*** Opening SOURCE MATERIAL ***

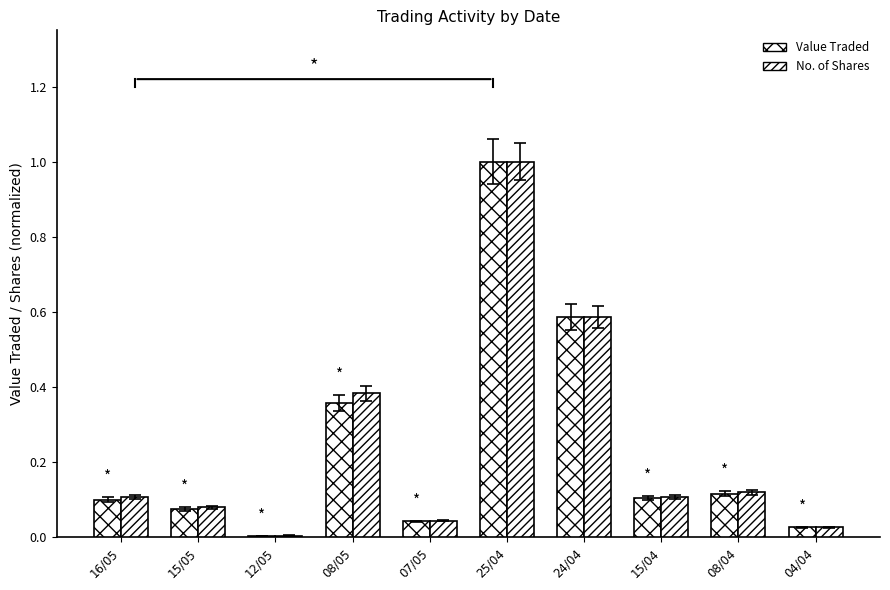

What is the label of the 7th bar from the left?

24/04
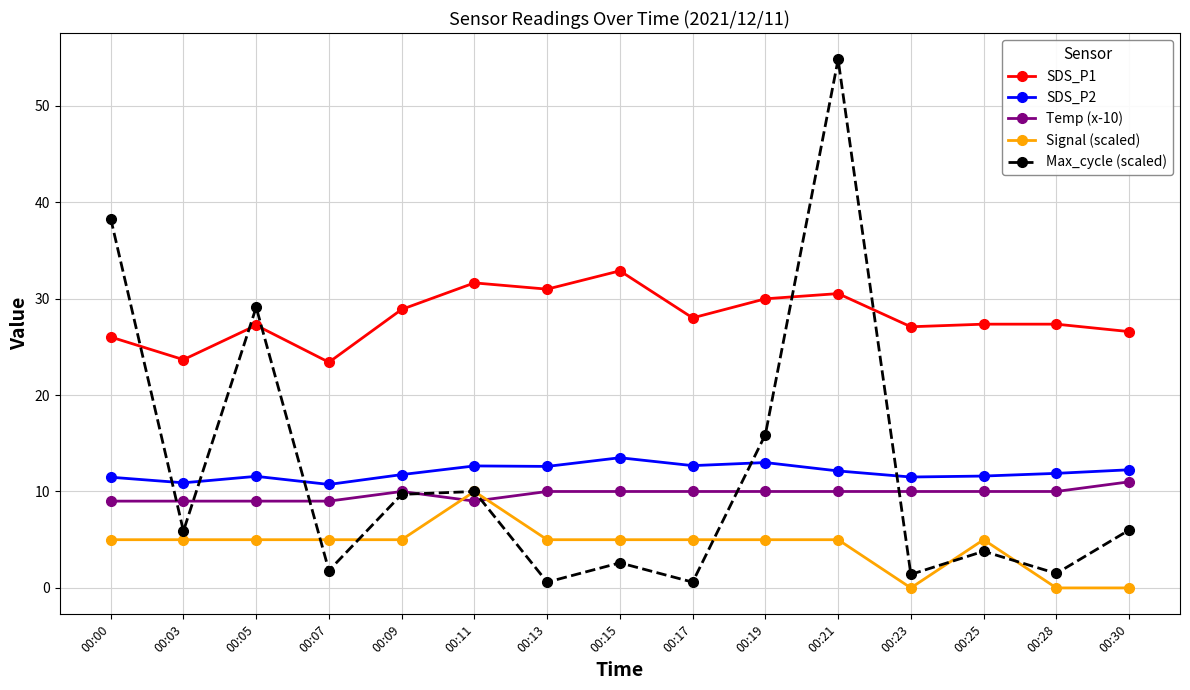

Which series has the largest total across all categories?

SDS_P1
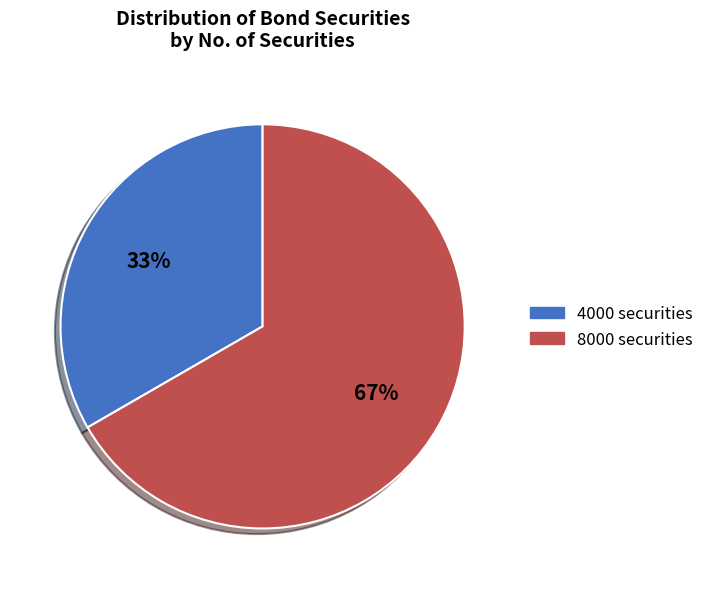

True or false: 4000 securities accounts for 44% of the total.

False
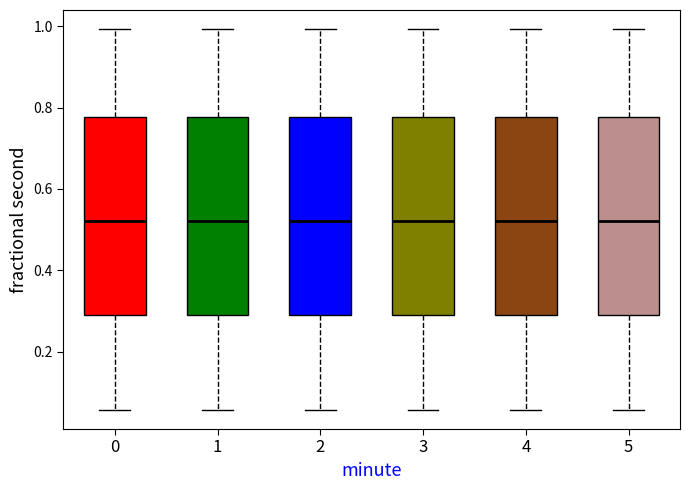

Where does the lower whisker of the box at x = 5 end on the y-axis? The values are not printed on the chart, so give them approximately, as read against the axis.

0.06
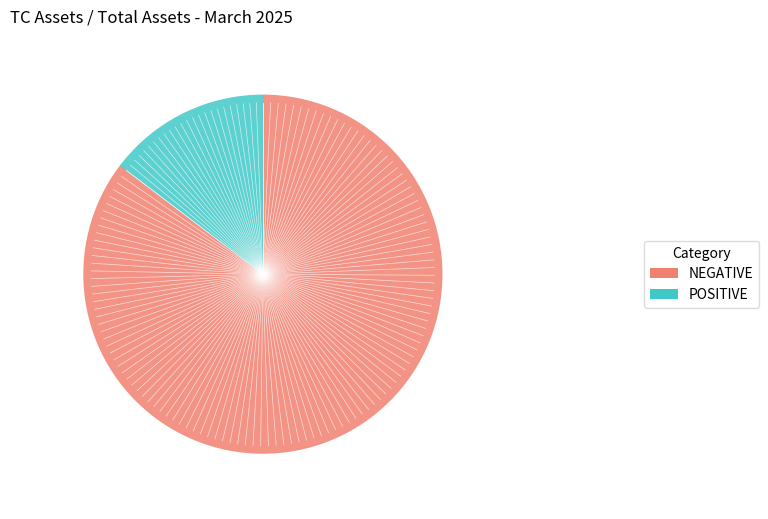

Is there any slice that represents more than half of the pie?

Yes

*** Closing SOURCE MATERIAL ***

= AIM OF THE EXERCISE =
Which lines in the data contain the string "total", with case counting? List each of those lines.

= SOLUTION FOR THIS EXERCISE =
Which series has the largest total across all categories?
True or false: 4000 securities accounts for 44% of the total.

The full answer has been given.